Enhancing Automated Audio Captioning via Large Language Models with Optimized Audio Encoding
Jizhong Liu, Gang Li, Junbo Zhang, Heinrich Dinkel, Yongqing Wang, Zhiyong Yan, Yujun Wang, Bin Wang
TL;DR
The paper tackles automated audio captioning (AAC) by addressing three bottlenecks: encoder token efficiency, decoder capability for long, multi-event audio, and data quality limitations. It introduces LOAE, an end-to-end system that uses a Consistent Ensemble Distillation (CED) encoder with LoRA, a Q-Former to bridge to a frozen Llama 2 7B decoder with LoRA, and a post-corrector LLM to fix errors from annotation gaps, all trained with cross-entropy. Key contributions include (i) reducing acoustic token counts via a $17:1$ compression and using $64$-dimensional Mel-filterbanks, (ii) grounding the decoder in a large multilingual model (Llama 2, $7B$) fine-tuned with LoRA, and (iii) leveraging a post-corrector to improve linguistic quality.
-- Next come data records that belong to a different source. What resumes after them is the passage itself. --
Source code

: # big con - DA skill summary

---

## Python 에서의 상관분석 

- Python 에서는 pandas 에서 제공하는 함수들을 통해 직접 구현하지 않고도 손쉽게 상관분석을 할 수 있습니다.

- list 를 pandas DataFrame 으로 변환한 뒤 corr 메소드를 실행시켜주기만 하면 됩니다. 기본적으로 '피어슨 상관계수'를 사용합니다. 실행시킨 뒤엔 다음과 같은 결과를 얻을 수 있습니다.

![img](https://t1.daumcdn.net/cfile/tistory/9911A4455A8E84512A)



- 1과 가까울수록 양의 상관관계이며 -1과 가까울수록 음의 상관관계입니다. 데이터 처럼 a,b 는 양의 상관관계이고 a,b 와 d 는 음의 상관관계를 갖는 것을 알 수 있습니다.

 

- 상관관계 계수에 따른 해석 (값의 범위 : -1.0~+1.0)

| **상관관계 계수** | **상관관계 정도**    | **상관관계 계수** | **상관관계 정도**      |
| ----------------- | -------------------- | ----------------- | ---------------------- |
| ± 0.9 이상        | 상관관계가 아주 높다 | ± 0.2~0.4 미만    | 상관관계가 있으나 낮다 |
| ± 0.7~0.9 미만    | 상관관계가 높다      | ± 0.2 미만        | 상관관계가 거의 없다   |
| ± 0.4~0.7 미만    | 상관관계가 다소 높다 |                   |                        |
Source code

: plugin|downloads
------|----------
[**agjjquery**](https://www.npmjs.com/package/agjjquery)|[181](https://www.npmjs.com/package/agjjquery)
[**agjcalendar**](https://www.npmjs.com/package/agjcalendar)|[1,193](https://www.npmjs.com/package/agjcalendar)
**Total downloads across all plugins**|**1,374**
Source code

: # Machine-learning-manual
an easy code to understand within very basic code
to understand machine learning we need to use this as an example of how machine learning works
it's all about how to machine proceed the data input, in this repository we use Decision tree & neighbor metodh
The approach achieves a $33.0$ SPIDEr-FL score, outperforming the DCASE 2023 Task 6A winner, and demonstrates the effectiveness of LoRA and post-correction in making LLM-based AAC practical and scalable for long-form audio descriptions.
Abstract
Automated audio captioning (AAC) is an audio-to-text task to describe audio contents in natural language. Recently, the advancements in large language models (LLMs), with improvements in training approaches for audio encoders, have opened up possibilities for improving AAC. Thus, we explore enhancing AAC from three aspects: 1) a pre-trained audio encoder via consistent ensemble distillation (CED) is used to improve the effectivity of acoustic tokens, with a querying transformer (Q-Former) bridging the modality gap to LLM and compress acoustic tokens; 2) we investigate the advantages of using a Llama 2 with 7B parameters as the decoder; 3) another pre-trained LLM corrects text errors caused by insufficient training data and annotation ambiguities. Both the audio encoder and text decoder are optimized by low-rank adaptation (LoRA). Experiments show that each of these enhancements is effective. Our method obtains a 33.0 SPIDEr-FL score, outperforming the winner of DCASE 2023 Task 6A.